*REQUIRED WORK:*
1 - Which places does the City Center station text name as the starting and ending points of service for the Blue Line and the Green Line? List every one.
2 - Rewrite the City Center station text from "City Center station" to "Salt Lake City).", putting "Sandy" in place of "Draper".

*** Opening PASSAGE FOR REVIEW ***

Light rail station in Salt Lake City, Utah, US

City Center station is a light rail station in Downtown Salt Lake City, Utah, in the United States, served by the Blue Line and Green Line of the Utah Transit Authority's (UTA) TRAX system. The Blue Line has service from the Salt Lake Intermodal Hub in Downtown Salt Lake City to Draper. The Green Line provides service from the Salt Lake City International Airport to West Valley City (via Downtown Salt Lake City).

== Description ==
The station is located at 100 South Main Street in the middle of the City Creek Center, with the island platform in the median of Main Street. It is the northernmost station on Main Street, the dividing line between the east and west quadrants of the city, and is situated between South Temple Street and 100 South. The station was opened on 4 December 1999 as part of the first operating segment of the TRAX system. and is operated by the Utah Transit Authority. The station is included in the Free Fare Zone in Downtown Salt Lake City. Transportation patrons that both enter and exit bus or TRAX service within the Zone can ride at no charge. Unlike many TRAX stations, City Center does not have a Park and Ride lot.

*** Closing PASSAGE FOR REVIEW ***
*** Opening PROVIDED INFORMATION ***

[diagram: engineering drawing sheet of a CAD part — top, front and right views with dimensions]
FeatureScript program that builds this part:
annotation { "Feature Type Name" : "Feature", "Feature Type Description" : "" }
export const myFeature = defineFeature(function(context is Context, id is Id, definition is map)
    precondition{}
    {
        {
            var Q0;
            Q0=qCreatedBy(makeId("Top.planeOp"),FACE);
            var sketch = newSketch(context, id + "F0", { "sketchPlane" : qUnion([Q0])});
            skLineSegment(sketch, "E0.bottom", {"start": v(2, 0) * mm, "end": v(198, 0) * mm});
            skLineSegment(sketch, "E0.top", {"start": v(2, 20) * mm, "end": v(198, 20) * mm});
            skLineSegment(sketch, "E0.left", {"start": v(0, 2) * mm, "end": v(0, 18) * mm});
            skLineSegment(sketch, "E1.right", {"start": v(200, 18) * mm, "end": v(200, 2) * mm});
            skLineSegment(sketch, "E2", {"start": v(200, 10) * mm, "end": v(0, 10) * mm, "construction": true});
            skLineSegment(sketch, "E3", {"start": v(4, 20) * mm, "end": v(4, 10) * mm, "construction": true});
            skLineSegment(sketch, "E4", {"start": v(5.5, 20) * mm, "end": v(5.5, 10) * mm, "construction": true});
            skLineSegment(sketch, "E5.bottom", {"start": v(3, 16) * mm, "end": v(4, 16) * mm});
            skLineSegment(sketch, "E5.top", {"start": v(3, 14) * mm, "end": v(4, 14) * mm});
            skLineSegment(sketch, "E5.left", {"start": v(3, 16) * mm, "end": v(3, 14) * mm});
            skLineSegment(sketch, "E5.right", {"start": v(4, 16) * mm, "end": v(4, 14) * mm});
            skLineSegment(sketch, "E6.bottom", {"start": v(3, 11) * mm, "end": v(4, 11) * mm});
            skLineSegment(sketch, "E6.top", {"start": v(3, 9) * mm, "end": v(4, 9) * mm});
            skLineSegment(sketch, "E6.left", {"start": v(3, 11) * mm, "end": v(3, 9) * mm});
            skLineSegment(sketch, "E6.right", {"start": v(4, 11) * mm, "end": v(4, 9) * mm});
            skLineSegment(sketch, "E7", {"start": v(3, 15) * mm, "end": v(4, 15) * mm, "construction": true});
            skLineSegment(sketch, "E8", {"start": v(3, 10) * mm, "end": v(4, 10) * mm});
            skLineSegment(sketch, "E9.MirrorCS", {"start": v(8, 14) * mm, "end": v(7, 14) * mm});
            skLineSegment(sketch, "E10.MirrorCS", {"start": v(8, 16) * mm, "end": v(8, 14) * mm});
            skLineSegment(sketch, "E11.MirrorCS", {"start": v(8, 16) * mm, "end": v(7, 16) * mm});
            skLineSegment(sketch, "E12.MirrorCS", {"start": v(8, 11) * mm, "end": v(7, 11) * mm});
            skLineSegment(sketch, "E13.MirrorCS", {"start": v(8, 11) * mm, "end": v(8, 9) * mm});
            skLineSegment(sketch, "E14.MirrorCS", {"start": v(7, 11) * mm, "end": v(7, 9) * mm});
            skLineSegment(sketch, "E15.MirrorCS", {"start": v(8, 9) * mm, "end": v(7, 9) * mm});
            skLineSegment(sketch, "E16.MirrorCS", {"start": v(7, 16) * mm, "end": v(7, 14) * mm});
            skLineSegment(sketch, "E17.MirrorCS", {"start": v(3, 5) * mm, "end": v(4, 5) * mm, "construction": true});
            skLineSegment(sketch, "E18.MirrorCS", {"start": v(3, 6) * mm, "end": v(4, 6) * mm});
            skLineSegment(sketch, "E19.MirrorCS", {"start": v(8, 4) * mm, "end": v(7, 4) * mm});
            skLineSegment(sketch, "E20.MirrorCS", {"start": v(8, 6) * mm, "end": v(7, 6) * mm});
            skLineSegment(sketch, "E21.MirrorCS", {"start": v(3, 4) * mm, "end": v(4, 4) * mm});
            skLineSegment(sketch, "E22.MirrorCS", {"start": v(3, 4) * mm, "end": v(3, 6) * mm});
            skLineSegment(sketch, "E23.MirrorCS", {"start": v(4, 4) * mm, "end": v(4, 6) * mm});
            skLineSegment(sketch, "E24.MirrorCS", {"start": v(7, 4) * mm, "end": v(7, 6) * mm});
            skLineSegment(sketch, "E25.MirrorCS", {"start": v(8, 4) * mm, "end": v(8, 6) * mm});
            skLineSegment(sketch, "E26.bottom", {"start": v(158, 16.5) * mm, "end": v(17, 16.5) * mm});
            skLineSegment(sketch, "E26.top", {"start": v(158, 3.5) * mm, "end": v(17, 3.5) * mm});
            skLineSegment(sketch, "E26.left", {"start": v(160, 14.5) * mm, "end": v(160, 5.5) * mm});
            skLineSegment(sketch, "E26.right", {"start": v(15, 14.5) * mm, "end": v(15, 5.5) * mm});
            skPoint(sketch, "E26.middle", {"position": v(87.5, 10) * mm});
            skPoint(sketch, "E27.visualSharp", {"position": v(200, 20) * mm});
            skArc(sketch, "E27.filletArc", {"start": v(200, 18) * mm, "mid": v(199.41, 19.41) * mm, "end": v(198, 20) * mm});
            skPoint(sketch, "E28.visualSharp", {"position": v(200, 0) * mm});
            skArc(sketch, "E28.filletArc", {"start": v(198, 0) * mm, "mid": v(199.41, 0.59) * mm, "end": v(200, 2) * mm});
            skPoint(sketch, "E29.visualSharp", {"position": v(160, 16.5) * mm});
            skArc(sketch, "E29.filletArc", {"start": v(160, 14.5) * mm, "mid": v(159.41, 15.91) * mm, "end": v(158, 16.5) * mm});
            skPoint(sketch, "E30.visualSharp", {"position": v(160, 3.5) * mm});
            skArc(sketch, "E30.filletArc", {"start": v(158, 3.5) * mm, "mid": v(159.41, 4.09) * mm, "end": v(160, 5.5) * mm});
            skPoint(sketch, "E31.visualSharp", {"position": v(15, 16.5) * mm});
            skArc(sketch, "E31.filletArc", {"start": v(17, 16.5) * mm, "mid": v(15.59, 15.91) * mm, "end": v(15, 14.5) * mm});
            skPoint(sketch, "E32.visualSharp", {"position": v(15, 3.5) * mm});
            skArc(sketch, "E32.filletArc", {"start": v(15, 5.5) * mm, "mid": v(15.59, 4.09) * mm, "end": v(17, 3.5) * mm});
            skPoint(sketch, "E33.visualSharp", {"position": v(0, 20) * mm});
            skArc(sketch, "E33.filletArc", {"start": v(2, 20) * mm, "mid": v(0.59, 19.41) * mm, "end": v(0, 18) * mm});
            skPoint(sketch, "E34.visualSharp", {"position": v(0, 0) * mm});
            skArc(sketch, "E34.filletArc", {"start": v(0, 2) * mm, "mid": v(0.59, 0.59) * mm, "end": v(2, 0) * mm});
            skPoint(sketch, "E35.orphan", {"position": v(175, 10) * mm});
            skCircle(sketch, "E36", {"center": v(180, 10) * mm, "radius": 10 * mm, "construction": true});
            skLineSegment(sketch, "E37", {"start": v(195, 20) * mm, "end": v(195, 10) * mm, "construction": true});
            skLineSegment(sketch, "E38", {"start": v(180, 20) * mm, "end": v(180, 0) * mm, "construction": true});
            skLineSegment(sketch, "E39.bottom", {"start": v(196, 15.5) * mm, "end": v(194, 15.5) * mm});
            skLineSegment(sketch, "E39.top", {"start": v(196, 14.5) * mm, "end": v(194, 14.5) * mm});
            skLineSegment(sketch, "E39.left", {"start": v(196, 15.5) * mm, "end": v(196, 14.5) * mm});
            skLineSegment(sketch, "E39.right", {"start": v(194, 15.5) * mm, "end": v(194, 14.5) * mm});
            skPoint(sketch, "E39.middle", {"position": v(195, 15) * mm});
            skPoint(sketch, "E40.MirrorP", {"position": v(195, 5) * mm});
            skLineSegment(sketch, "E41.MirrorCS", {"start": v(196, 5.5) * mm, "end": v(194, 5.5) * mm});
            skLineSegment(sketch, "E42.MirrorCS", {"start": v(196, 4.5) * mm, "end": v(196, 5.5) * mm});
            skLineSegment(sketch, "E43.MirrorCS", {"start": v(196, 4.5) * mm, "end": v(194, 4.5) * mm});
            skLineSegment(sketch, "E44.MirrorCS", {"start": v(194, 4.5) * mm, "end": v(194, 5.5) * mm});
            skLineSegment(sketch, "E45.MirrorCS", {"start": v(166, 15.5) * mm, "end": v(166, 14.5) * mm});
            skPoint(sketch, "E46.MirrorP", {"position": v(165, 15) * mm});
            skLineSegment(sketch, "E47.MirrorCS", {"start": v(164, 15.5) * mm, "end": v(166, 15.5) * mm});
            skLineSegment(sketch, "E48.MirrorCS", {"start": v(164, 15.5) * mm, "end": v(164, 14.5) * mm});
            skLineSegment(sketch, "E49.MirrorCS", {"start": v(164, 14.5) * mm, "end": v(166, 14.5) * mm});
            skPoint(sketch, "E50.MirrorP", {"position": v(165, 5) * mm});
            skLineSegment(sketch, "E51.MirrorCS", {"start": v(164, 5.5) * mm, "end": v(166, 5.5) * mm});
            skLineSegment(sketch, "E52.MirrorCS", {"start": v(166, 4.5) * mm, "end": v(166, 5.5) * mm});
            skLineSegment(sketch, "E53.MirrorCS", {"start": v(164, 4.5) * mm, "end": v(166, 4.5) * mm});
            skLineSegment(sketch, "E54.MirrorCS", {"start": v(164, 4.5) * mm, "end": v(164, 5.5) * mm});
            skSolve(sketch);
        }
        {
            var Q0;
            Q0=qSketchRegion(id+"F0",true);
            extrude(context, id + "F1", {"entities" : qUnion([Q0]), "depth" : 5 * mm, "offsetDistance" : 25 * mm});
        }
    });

*** Closing PROVIDED INFORMATION ***

*TASK RESPONSES:*
1 -
Salt Lake Intermodal Hub
Draper
Salt Lake City International Airport
West Valley City

2 -
City Center station is a light rail station in Downtown Salt Lake City, Utah, in the United States, served by the Blue Line and Green Line of the Utah Transit Authority's (UTA) TRAX system. The Blue Line has service from the Salt Lake Intermodal Hub in Downtown Salt Lake City to Sandy. The Green Line provides service from the Salt Lake City International Airport to West Valley City (via Downtown Salt Lake City).